In the data below, which lines hold the word "aside"? Copy them.

────────────────────────────────────────

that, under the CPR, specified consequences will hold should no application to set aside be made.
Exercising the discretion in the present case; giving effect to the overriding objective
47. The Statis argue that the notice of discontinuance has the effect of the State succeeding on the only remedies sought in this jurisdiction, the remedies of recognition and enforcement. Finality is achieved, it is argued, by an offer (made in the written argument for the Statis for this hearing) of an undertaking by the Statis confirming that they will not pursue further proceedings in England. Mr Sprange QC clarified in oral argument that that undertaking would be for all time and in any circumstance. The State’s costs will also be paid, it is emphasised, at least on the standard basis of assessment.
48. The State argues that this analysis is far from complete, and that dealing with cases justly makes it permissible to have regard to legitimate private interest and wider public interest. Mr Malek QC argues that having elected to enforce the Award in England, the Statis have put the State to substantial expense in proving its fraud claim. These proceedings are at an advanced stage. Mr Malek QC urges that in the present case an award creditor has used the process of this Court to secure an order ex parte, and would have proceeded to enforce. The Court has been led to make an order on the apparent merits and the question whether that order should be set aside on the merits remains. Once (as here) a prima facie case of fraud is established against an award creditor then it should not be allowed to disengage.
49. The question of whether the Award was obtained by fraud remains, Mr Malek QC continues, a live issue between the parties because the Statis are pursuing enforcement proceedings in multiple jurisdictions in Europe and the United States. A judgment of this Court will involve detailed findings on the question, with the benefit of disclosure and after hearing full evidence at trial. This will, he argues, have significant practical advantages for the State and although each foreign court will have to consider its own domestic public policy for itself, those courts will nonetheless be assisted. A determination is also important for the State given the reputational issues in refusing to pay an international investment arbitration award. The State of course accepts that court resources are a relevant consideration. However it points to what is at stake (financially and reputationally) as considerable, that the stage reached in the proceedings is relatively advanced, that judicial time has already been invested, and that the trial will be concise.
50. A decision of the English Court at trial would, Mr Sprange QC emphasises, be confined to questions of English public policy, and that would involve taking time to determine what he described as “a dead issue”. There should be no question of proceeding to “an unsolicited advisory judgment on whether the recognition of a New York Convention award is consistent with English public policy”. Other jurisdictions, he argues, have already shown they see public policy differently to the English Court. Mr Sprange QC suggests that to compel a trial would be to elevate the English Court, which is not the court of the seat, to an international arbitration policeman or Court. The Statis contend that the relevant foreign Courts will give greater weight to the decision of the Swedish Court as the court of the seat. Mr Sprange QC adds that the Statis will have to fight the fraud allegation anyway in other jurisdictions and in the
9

────────────────────────────────────────

## Response
that, under the CPR, specified consequences will hold should no application to set aside be made.
48. The State argues that this analysis is far from complete, and that dealing with cases justly makes it permissible to have regard to legitimate private interest and wider public interest. Mr Malek QC argues that having elected to enforce the Award in England, the Statis have put the State to substantial expense in proving its fraud claim. These proceedings are at an advanced stage. Mr Malek QC urges that in the present case an award creditor has used the process of this Court to secure an order ex parte, and would have proceeded to enforce. The Court has been led to make an order on the apparent merits and the question whether that order should be set aside on the merits remains. Once (as here) a prima facie case of fraud is established against an award creditor then it should not be allowed to disengage.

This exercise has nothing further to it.